For each line below that includes the string "struggling", show the whole line.

= Beginning of Section =

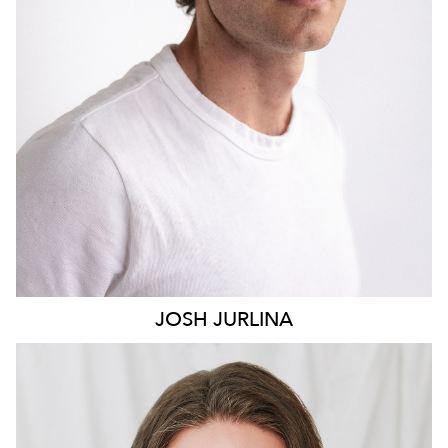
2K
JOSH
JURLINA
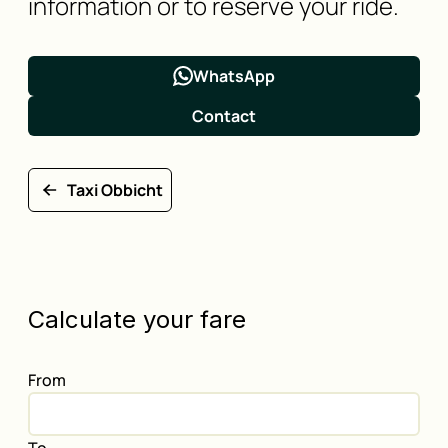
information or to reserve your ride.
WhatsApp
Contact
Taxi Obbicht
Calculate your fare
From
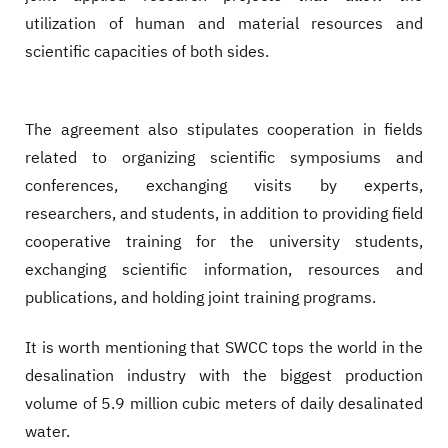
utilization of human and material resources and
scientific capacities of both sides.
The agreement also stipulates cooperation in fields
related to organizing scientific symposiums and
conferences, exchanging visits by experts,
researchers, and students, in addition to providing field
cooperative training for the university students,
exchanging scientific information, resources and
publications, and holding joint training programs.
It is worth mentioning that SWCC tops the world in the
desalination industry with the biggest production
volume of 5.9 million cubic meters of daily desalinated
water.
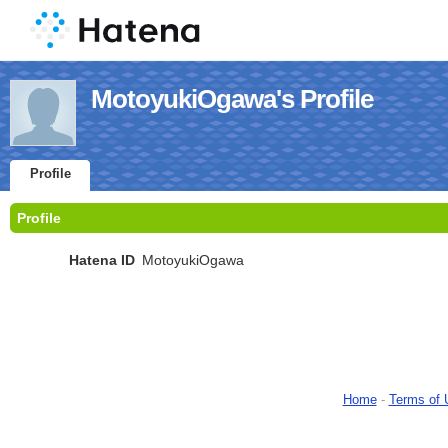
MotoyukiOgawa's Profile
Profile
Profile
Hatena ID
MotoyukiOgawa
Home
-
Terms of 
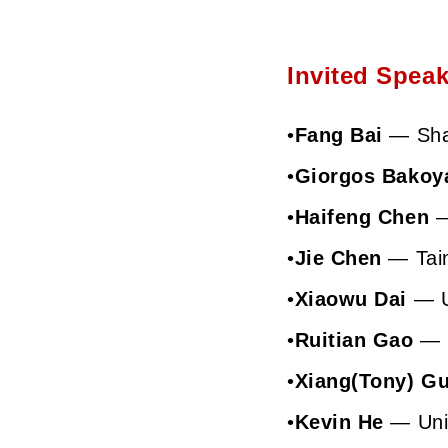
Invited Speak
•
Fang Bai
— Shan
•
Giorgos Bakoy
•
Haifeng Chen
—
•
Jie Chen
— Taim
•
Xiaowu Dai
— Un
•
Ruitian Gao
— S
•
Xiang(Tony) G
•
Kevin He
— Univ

= End of Section =
= Beginning of Section =

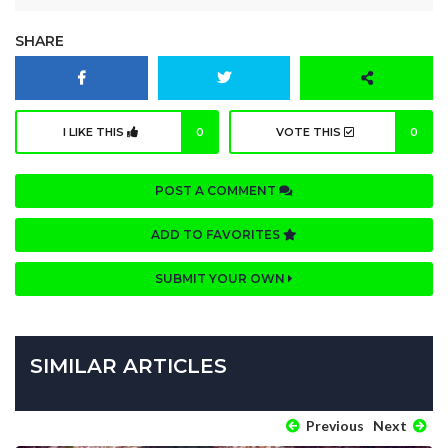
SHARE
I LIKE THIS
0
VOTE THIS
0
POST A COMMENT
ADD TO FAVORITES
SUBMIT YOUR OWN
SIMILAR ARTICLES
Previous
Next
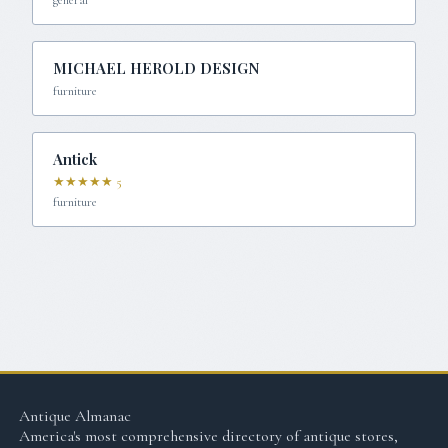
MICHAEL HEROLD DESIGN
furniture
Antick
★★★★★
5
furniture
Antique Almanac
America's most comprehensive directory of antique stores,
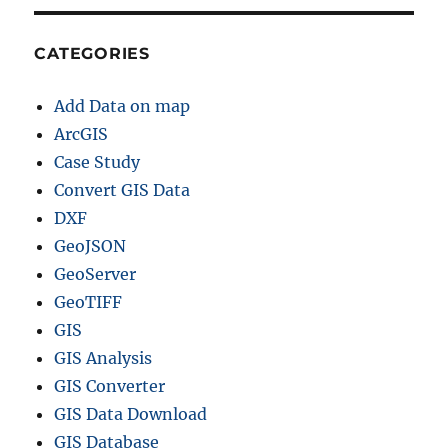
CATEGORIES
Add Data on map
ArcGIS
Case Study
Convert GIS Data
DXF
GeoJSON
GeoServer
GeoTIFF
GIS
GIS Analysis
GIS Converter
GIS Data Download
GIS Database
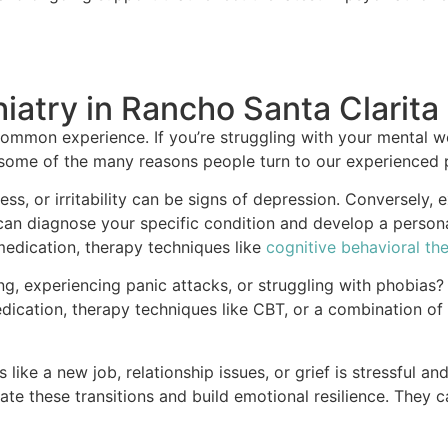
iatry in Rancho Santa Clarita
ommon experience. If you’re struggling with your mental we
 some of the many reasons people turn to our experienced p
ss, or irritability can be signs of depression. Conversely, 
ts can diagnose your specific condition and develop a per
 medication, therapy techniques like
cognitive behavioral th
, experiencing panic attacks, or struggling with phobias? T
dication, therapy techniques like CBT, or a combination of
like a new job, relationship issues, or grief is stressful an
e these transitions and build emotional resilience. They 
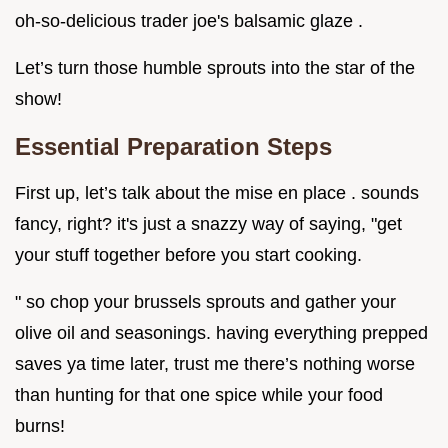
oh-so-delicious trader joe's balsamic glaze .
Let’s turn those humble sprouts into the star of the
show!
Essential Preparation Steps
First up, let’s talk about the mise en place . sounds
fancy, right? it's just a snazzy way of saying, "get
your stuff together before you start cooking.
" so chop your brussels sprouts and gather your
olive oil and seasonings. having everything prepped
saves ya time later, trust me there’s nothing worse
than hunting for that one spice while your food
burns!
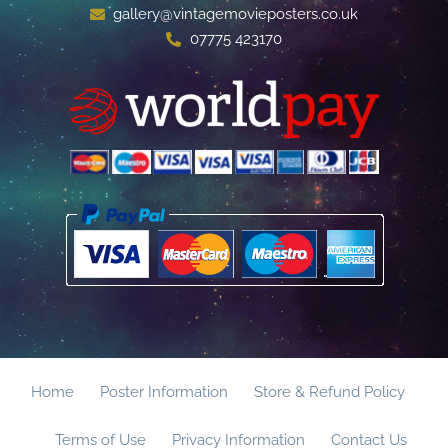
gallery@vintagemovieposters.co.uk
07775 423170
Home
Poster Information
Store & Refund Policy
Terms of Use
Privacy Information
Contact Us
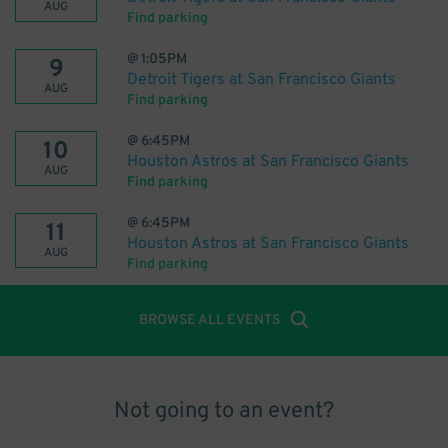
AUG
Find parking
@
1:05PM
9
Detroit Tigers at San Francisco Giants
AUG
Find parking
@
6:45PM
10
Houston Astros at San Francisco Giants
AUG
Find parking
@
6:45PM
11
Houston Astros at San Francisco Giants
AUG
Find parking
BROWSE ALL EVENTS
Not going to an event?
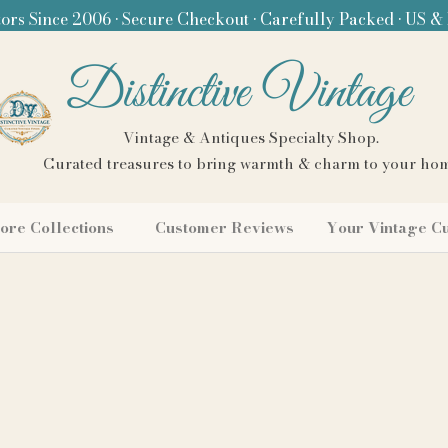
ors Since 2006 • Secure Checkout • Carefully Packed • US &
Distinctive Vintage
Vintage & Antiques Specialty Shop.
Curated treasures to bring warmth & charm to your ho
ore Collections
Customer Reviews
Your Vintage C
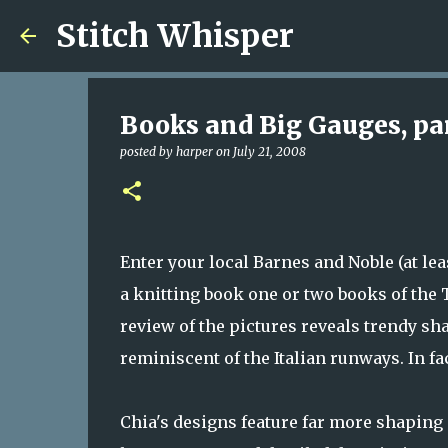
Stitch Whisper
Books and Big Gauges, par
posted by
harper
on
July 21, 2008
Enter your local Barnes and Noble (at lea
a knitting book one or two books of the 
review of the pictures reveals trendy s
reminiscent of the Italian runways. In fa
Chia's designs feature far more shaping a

= End of Section =
= Beginning of Section =

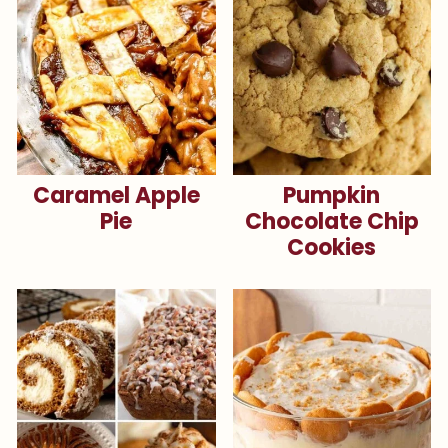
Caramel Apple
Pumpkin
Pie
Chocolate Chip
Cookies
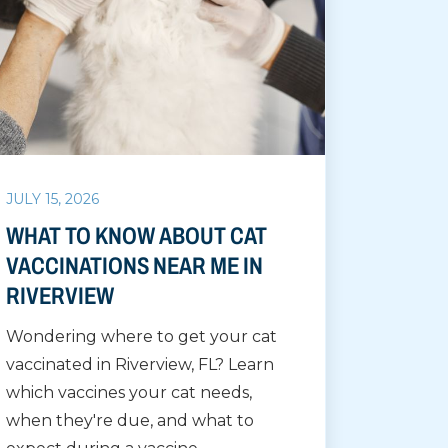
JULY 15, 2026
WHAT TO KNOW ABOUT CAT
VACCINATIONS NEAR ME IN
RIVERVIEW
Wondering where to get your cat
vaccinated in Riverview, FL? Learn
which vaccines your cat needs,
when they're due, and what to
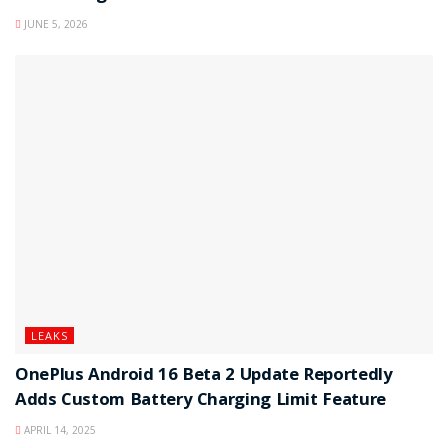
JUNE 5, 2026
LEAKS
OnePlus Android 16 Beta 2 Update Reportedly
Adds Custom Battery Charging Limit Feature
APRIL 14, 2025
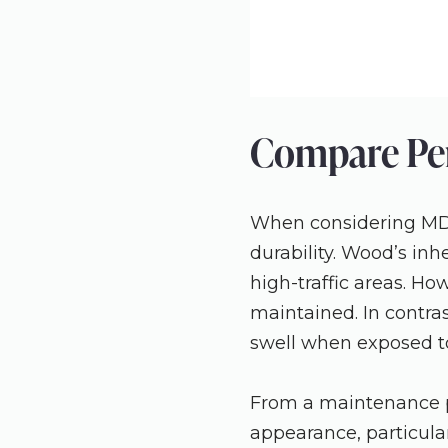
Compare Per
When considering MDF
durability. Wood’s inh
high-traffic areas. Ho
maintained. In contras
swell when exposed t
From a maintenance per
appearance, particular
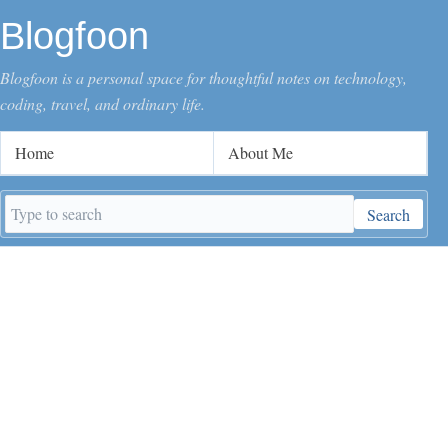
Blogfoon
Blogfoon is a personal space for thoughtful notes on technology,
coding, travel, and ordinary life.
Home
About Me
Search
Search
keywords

= End of Section =

Output of the task:
ommon experience. If you’re struggling with your mental we
, experiencing panic attacks, or struggling with phobias? T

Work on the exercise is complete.